_Provided passage_
Sifting through last week’s books from Loyola’s Special Collections we have made another interesting find: a 1647 Roman Missal with an inscription from a Union Army Chaplain. As we dug into the inscription, we discovered a connection to a Chaplain who spent some time in the suburbs of Chicago, was present at the start of one of the most important Northern campaigns in the Civil War, and likely met a painful end.
This Missal was handed to / me in camp near Canton Miss / Where is was found how it / was obtained or by whom / I am entirely ignorant
PJR Murphy / Chaplain 58th Regt /Ill[inois] Vol[unteers]
Pastor of St Charles Ill[inois] / Feb[ruar]y 27th 1864
At first the inscription seems to lead to a dead end, stating, “where it was found how it was obtained or by whom I am wholly ignorant.” However, this inscription actually opens up a whole world of questions: who was P.J.R. Murphy? Was he Catholic? What was happening in Canton, Mississippi at this time? This questions and their answers paint a vivid picture of a moment in the life of this book took before it arrived at Loyola.
It turns out that P.J.R. Murphy was Patrick Joseph R. Murphy, a Union Army Chaplain serving in the 58th volunteer regiment of Illinois. According to a reference in Civil War: The Magazine of the Civil War Society (Vol IX, No. 2, March-April 1991), Murphy was 40 years old when he mustered and his enlistment dates spanned from 8/?/1863 to 8/13/1864. A list of “Irish Born Officers in the US Army” on Rootsweb reveals that Murphy was originally from Ireland and that his muster happened even earlier on January 21, 1863. Murphy is listed as a Roman Catholic Chaplain in the book Faith in the Fight: Civil War Chaplains (on page 181).
Before joining the Union Cause, Murphy was the Pastor of St Patrick’s Parish in St. Charles, Illinois in 1862 and 1863. Modern day St Charles was founded on the site of an important Pottawatomie village on the Fox River forty miles west of Chicago. After the Blackhawk War in 1832, white settlers moved into the area and established a community. According to a 1975 history of St Patrick’s Parish, Catholic missionaries from Chicago and Joliet made there way out to the new settlement as early as 1833 and the first mass was celebrated in 1837. By 1851, St Patrick’s Parish had been erected and established. Murphy was only the second resident pastor of St Patrick’s.
Turning our attention to the site where Murphy received the book finds him at the start of one of the War’s most important campaigns. A search of Canton, Mississippi, during the Civil War gives us the picture of a town in the grip of war. General William Tecumseh Sherman, during his famous Meridian Campaign, left Meridian on the 20th of February 1864 and went through Canton, Mississippi. On February 24, 1864 there was a skirmish near Canton that likely stemmed from Sherman’s arrival. Three days later Chaplain Murphy received this book. According to a Regimental history, the 58th then returned to Vicksburg, from whence they had arrived on February 3rd to participate in the engagement, rather than traveling on with Sherman across the South.
How Murphy met his final end seems to be of some debate. According to the History of St Patrick’s Parish, “[s]ometime after returning to St. Patrick’s in 1863, Father Murphy fell while stepping off a train, sustaining injuries from which he later died.” The author of that work puts the date sometime between May and December 1863. But Murphy was alive in February 1864 when he received this book. The Rootsweb article states that Murphy joined the Hospital Chaplain of Volunteers on February 27, 1865 and was honorably mustered out August 21, 1865. Was his death falling from the train something that happened soon after? It appears that Murphy did not return to St Charles. Perhaps this is just a rumor that they heard?
Although we have learned a lot about this book from this single inscription we are still lacking some definitive answers to questions like: Who owned it originally? Why would someone be carrying around a two hundred year old book on a Civil War battlefield? Was it stolen? It could be that this book was taken by a Union soldier as some form of war plunder but without anything concrete this is only a guess. Finally, how did the book make it into the St Ignatius College Library in 1870? Did it travel up the river from Vicksburg to Chicago? Or did it make other stops along the way? Hopefully with your help we will get more answers to these questions. Thank you all for reading!

Dataset entries
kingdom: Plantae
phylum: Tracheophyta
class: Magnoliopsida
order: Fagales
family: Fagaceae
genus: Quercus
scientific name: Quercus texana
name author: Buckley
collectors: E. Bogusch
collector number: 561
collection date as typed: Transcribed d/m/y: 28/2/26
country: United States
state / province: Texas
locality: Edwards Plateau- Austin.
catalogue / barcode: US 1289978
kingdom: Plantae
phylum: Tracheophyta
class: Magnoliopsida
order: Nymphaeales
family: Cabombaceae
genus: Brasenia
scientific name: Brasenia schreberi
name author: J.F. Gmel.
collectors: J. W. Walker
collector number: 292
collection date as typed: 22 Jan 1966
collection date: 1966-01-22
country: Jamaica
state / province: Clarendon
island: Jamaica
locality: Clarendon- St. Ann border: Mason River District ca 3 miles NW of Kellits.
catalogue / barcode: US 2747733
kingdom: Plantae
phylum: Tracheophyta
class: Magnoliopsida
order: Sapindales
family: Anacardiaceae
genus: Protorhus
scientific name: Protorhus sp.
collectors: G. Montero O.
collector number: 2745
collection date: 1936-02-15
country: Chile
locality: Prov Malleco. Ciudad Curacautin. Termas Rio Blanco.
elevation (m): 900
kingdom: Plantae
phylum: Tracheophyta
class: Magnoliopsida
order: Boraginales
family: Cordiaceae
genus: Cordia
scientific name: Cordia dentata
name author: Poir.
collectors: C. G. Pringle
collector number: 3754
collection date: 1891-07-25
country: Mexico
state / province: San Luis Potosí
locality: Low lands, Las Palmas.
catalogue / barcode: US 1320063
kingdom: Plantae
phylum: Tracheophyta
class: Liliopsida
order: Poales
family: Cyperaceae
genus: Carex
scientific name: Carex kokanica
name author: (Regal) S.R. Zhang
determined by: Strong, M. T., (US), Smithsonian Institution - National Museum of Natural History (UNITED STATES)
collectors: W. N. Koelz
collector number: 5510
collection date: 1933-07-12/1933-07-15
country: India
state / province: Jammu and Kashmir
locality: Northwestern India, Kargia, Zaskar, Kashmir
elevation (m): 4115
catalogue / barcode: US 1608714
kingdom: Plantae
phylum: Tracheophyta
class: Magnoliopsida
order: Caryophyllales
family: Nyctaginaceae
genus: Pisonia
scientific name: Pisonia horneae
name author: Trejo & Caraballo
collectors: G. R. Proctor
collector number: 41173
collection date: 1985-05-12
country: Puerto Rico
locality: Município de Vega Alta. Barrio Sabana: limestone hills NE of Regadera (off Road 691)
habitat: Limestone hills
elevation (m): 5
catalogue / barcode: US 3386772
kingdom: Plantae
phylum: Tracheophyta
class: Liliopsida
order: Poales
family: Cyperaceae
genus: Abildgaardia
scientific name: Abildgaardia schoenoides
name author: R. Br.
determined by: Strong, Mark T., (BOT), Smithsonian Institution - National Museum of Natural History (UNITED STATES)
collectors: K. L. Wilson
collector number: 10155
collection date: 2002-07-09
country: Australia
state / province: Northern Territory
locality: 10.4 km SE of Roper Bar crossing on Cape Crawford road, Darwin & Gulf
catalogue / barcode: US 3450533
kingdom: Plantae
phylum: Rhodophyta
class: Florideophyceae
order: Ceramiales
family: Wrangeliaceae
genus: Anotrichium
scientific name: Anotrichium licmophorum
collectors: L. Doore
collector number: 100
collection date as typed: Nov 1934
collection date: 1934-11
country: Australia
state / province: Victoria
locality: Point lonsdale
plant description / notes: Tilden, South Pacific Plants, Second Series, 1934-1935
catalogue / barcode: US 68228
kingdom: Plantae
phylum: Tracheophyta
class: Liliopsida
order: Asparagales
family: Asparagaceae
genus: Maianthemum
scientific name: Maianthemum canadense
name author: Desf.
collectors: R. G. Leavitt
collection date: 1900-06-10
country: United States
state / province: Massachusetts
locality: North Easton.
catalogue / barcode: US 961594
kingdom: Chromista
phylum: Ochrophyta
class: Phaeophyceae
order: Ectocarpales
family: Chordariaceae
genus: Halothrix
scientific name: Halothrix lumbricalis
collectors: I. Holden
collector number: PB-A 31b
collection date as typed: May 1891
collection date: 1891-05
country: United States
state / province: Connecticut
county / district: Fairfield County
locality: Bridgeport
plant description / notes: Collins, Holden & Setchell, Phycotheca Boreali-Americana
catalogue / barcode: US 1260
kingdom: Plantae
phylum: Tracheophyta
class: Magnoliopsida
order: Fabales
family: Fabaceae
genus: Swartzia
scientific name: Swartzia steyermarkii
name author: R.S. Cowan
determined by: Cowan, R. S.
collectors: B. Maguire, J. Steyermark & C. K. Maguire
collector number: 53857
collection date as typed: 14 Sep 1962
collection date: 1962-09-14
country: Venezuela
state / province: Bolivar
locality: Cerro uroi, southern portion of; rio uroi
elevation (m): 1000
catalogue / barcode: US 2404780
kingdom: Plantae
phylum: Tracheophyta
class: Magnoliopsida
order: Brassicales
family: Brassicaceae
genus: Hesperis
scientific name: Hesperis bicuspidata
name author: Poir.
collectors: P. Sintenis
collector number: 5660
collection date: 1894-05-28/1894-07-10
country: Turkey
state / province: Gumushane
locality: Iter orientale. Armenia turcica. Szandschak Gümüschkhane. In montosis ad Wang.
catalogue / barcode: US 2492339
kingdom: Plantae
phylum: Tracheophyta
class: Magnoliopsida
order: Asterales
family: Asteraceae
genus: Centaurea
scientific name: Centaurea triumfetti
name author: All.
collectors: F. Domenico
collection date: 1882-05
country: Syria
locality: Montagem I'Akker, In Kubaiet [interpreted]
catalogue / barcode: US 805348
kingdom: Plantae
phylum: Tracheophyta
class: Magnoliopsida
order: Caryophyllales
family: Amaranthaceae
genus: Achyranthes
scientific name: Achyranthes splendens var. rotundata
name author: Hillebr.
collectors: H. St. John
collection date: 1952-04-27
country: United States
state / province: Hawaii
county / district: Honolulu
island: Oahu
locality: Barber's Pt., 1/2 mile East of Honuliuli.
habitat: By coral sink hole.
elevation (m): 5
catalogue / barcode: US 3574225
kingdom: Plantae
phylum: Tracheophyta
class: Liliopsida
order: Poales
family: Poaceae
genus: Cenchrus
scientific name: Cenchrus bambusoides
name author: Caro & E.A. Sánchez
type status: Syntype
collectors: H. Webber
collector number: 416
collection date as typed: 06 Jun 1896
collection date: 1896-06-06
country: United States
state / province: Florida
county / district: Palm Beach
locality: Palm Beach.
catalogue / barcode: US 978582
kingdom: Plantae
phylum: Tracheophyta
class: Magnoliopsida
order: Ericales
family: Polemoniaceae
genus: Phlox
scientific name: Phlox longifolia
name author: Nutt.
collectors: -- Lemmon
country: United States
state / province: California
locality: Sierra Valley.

_Try it_
Using the passage about the 1647 Roman Missal, answer these questions:
(a) Which parish did Murphy serve as pastor before joining the Union cause?
(b) On what date did Sherman leave Meridian?
(c) In what year was the first mass celebrated at the St. Charles settlement?
The dataset entries are not needed for this work.

_Response below_
(a) St Patrick's Parish in St. Charles, Illinois
(b) February 20, 1864
(c) 1837